Optimize for the common code path
Often, many places within your code will test for optional cases or error conditions. Wherever possible, try to make the common case the straight-through path, as this causes fewer branches to be taken. Straight-line code has a better cache hit rate and also helps processors prefetch and execute more useful instructions in a given number of clock cycles. The disadvantage is that the code can sometimes be a little harder to read, because the test and the action for each exception will be separated. Here's a trivial example of branching in the usual case:
Example pseudocode for branching in the usual case
do some work if (option) deal with option else do the usual case return
And an example for straight-line code:
Example pseudocode for straight line code in the usual case
do some work if (option not set) do the usual case return else deal with option return
The most benefit comes when the code handles multiple options and error conditions. If the compiler can figure out which path is most common, then at high optimization levels the tests may be inverted automatically.
Layering and fast paths
Good software engineering calls for a well-defined interface at each level in the system. This tends to increase the code path, as high-level operations descend through the hierarchy of layers. To counter this problem, profile the code, looking for the most common operations, then implement well-documented and commented fast paths through the code for the most common operations. The danger is that you end up with two ways of performing the same operation, the slow path and the fast path. When functional changes are made, they can cause problems with trying to keep both paths synchronized. The best approach is to make the fast path a conditional compilation option where possible and to delay implementing the fast path until the whole system is tested and functionally stable. The temptation to implement the fast path at the design stage must be resisted, as the measured hot spots on a finished application often subtly differ from those that the designer anticipated.

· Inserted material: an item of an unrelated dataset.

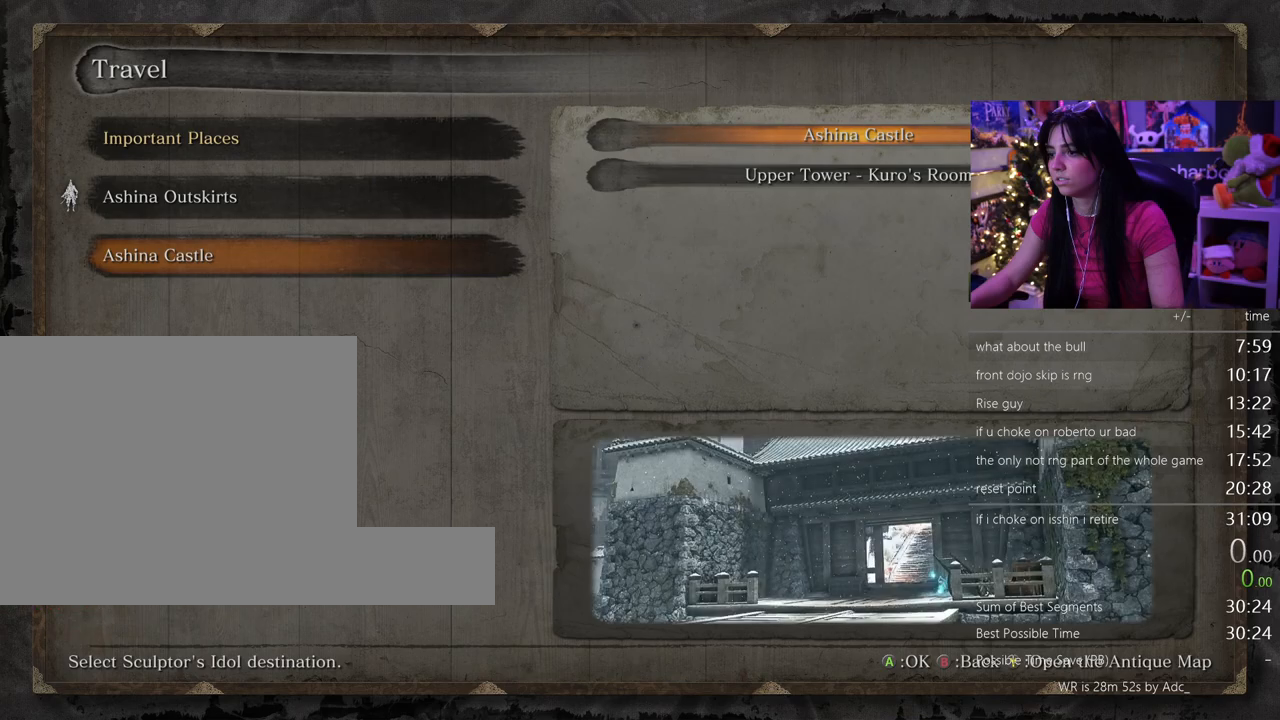
{"keys": [], "mouse": [], "events": []}
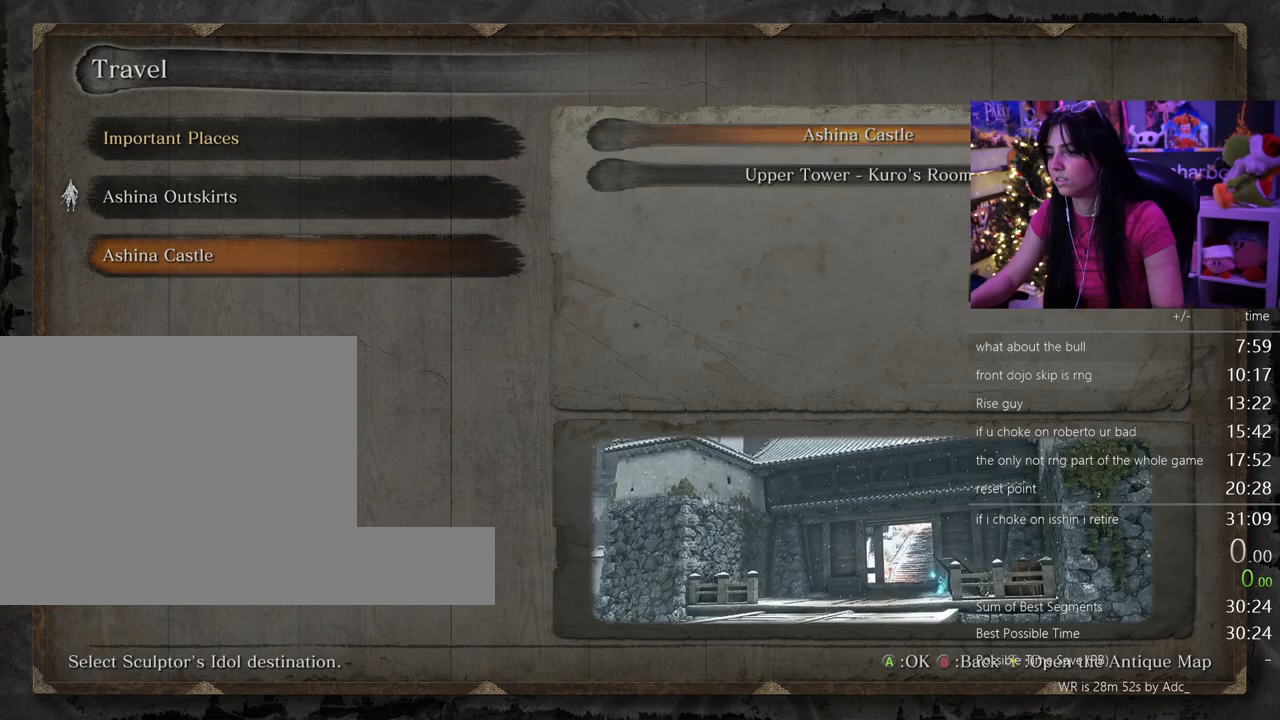
{"keys": [], "mouse": [], "events": []}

See the sample code "Example calling sequence" for an example where output is being batched into a single system call.
There is often a conceptual framework underlying an application that can be thought of in terms of a programming model. Some example models are:
The examples below illustrate some of these models. (I've tried to illustrate the flavor of each programming model on a similar task.)
Programmers and system designers sometimes choose the model they prefer regardless of the type of system being written, rather than letting the system dictate the model. An inappropriate match between the programming model and the problem to be solved is a remarkably common cause of performance problems.
Choice of language to express the algorithm or model
Programmers may choose a language that is familiar to them or may have a language imposed on them. Often the language ends up dictating the programming model, irrespective of the needs of the application, but sometimes languages are forced to implement programming models that are inappropriate. Real examples that I have encountered include a database system written in APL, a real-time control system written in Prolog, and a very large message-passing, object-oriented system written in C.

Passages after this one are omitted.